### Try it
All entries below must be output word for word, and the pictures left behind.
_ _ _
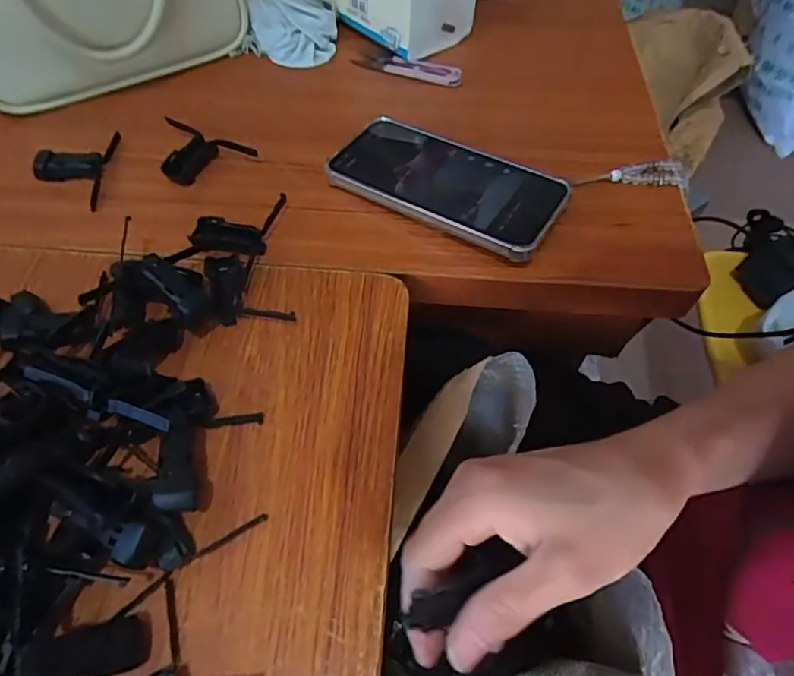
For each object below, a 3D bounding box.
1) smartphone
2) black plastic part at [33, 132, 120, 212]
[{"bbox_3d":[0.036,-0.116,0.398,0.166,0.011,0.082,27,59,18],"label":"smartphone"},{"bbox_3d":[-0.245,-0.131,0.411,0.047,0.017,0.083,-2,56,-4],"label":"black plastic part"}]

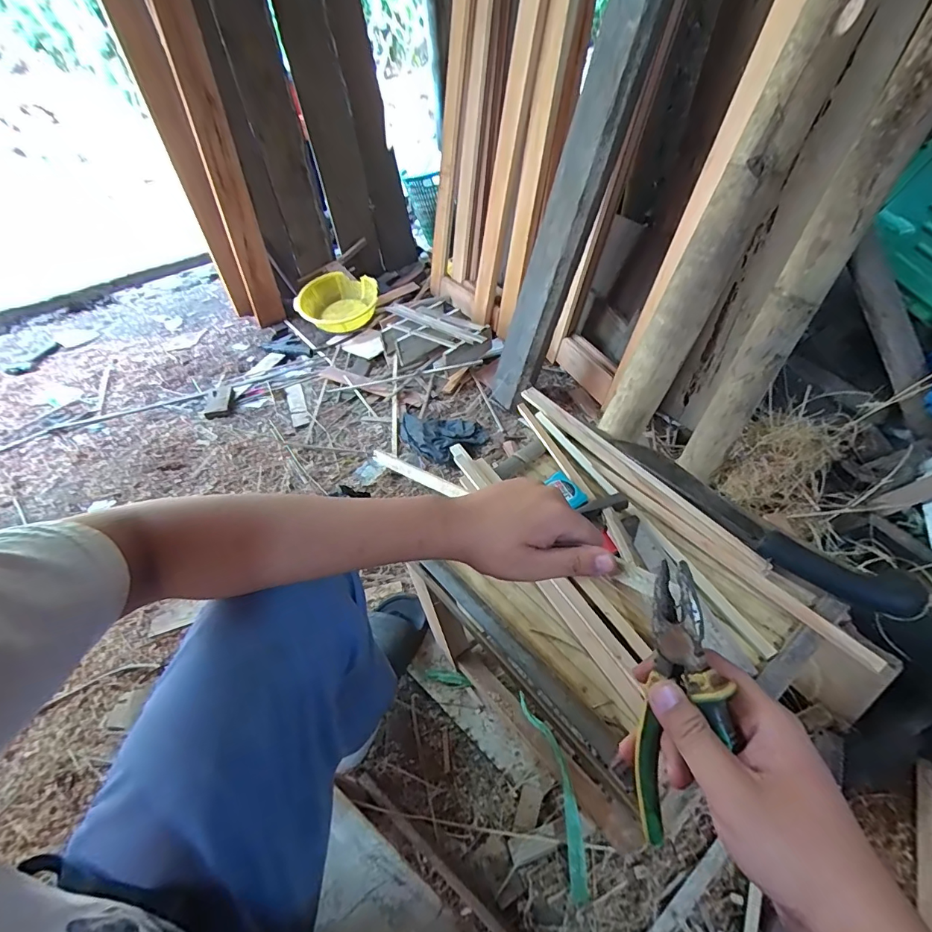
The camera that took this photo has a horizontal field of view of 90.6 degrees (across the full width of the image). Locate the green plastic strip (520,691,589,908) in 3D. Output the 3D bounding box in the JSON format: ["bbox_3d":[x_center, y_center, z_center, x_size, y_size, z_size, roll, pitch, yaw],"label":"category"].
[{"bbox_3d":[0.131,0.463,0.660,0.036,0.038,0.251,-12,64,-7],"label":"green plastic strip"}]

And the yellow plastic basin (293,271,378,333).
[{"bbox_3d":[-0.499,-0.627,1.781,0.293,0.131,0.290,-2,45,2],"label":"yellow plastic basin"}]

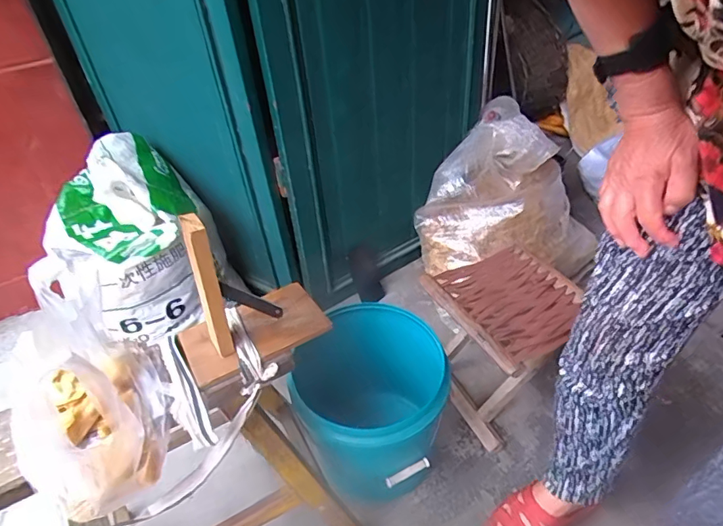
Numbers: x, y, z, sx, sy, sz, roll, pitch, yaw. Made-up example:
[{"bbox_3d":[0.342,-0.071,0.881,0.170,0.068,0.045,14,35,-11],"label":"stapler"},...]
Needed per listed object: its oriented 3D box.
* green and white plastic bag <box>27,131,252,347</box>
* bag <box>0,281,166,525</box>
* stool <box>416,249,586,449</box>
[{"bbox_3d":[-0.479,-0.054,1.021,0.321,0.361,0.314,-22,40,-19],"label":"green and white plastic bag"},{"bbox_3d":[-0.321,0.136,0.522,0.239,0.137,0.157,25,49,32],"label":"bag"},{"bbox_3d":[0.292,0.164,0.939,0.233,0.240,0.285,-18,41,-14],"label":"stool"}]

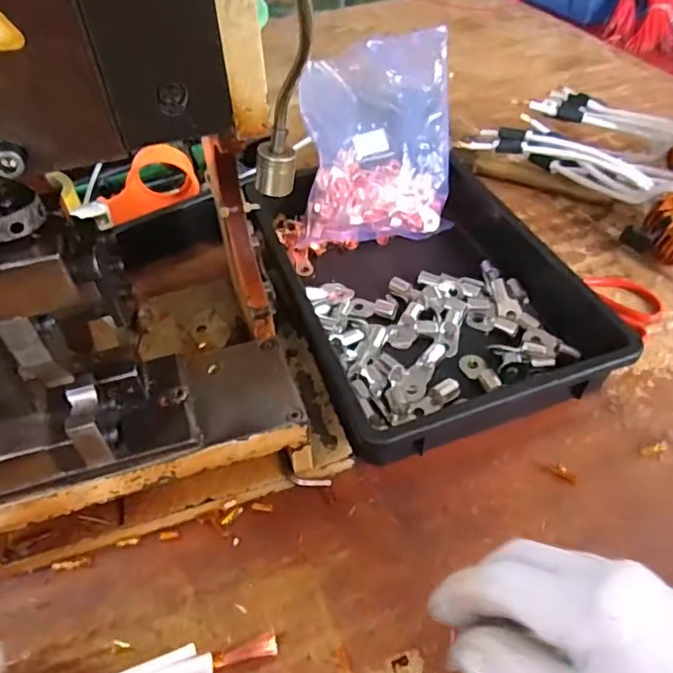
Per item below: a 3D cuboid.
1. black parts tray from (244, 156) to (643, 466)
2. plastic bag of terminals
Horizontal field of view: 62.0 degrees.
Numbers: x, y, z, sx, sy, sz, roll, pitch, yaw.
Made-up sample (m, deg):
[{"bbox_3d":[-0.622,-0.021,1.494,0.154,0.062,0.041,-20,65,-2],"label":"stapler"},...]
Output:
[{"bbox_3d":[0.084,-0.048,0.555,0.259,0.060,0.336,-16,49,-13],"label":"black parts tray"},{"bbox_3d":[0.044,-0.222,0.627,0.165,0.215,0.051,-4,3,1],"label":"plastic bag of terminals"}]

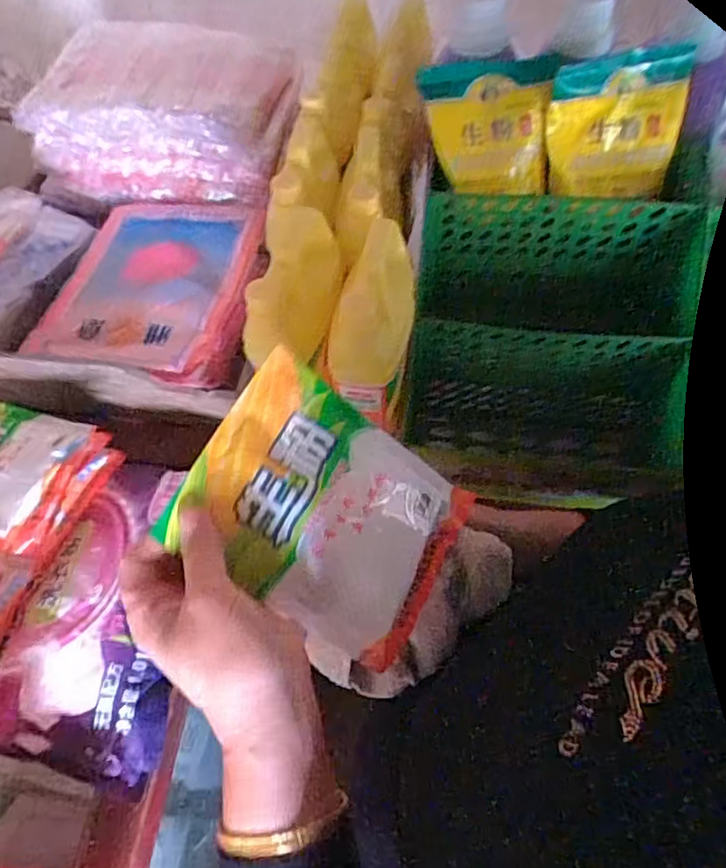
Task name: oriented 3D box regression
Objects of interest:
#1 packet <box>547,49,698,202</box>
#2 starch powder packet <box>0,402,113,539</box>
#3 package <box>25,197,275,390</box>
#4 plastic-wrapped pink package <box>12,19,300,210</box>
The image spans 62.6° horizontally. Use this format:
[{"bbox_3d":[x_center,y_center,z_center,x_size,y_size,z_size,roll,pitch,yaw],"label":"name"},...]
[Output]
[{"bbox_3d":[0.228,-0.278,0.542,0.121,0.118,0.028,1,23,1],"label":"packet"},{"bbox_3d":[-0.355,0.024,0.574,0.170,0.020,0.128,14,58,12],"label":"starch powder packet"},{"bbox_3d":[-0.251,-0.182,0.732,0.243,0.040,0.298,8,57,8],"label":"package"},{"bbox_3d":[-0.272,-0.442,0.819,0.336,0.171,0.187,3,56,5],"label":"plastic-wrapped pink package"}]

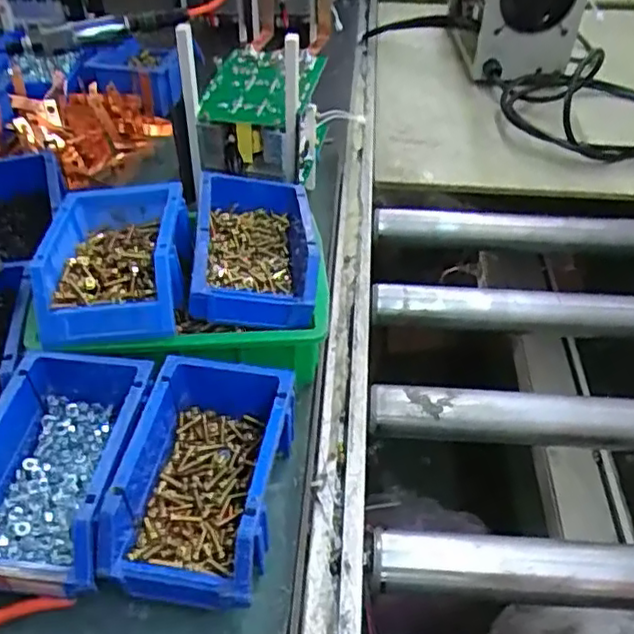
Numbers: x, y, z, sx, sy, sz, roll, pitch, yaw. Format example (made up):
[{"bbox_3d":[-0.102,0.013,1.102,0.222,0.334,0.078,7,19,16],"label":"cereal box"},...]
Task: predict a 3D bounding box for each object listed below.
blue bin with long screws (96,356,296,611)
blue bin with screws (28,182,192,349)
_ _ _
### Answer to this task
For each object below, a 3D bounding box.
1) smartphone
2) black plastic part at [33, 132, 120, 212]
[{"bbox_3d":[0.036,-0.116,0.398,0.166,0.011,0.082,27,59,18],"label":"smartphone"},{"bbox_3d":[-0.245,-0.131,0.411,0.047,0.017,0.083,-2,56,-4],"label":"black plastic part"}]

The camera that took this photo has a horizontal field of view of 90.6 degrees (across the full width of the image). Locate the green plastic strip (520,691,589,908) in 3D. Output the 3D bounding box in the JSON format: ["bbox_3d":[x_center, y_center, z_center, x_size, y_size, z_size, roll, pitch, yaw],"label":"category"].
[{"bbox_3d":[0.131,0.463,0.660,0.036,0.038,0.251,-12,64,-7],"label":"green plastic strip"}]

And the yellow plastic basin (293,271,378,333).
[{"bbox_3d":[-0.499,-0.627,1.781,0.293,0.131,0.290,-2,45,2],"label":"yellow plastic basin"}]

Numbers: x, y, z, sx, sy, sz, roll, pitch, yaw. Made-up example:
[{"bbox_3d":[0.342,-0.071,0.881,0.170,0.068,0.045,14,35,-11],"label":"stapler"},...]
Needed per listed object: its oriented 3D box.
* green and white plastic bag <box>27,131,252,347</box>
* bag <box>0,281,166,525</box>
* stool <box>416,249,586,449</box>
[{"bbox_3d":[-0.479,-0.054,1.021,0.321,0.361,0.314,-22,40,-19],"label":"green and white plastic bag"},{"bbox_3d":[-0.321,0.136,0.522,0.239,0.137,0.157,25,49,32],"label":"bag"},{"bbox_3d":[0.292,0.164,0.939,0.233,0.240,0.285,-18,41,-14],"label":"stool"}]

Per item below: a 3D cuboid.
1. black parts tray from (244, 156) to (643, 466)
2. plastic bag of terminals
Horizontal field of view: 62.0 degrees.
Numbers: x, y, z, sx, sy, sz, roll, pitch, yaw.
Made-up sample (m, deg):
[{"bbox_3d":[-0.622,-0.021,1.494,0.154,0.062,0.041,-20,65,-2],"label":"stapler"},...]
Output:
[{"bbox_3d":[0.084,-0.048,0.555,0.259,0.060,0.336,-16,49,-13],"label":"black parts tray"},{"bbox_3d":[0.044,-0.222,0.627,0.165,0.215,0.051,-4,3,1],"label":"plastic bag of terminals"}]

Task name: oriented 3D box regression
Objects of interest:
#1 packet <box>547,49,698,202</box>
#2 starch powder packet <box>0,402,113,539</box>
#3 package <box>25,197,275,390</box>
#4 plastic-wrapped pink package <box>12,19,300,210</box>
The image spans 62.6° horizontally. Use this format:
[{"bbox_3d":[x_center,y_center,z_center,x_size,y_size,z_size,roll,pitch,yaw],"label":"name"},...]
[Output]
[{"bbox_3d":[0.228,-0.278,0.542,0.121,0.118,0.028,1,23,1],"label":"packet"},{"bbox_3d":[-0.355,0.024,0.574,0.170,0.020,0.128,14,58,12],"label":"starch powder packet"},{"bbox_3d":[-0.251,-0.182,0.732,0.243,0.040,0.298,8,57,8],"label":"package"},{"bbox_3d":[-0.272,-0.442,0.819,0.336,0.171,0.187,3,56,5],"label":"plastic-wrapped pink package"}]

Numbers: x, y, z, sx, sy, sz, roll, pitch, yaw. Format example (made up):
[{"bbox_3d":[-0.102,0.013,1.102,0.222,0.334,0.078,7,19,16],"label":"cereal box"},...]
Task: predict a 3D bounding box for each object listed below.
blue bin with long screws (96,356,296,611)
blue bin with screws (28,182,192,349)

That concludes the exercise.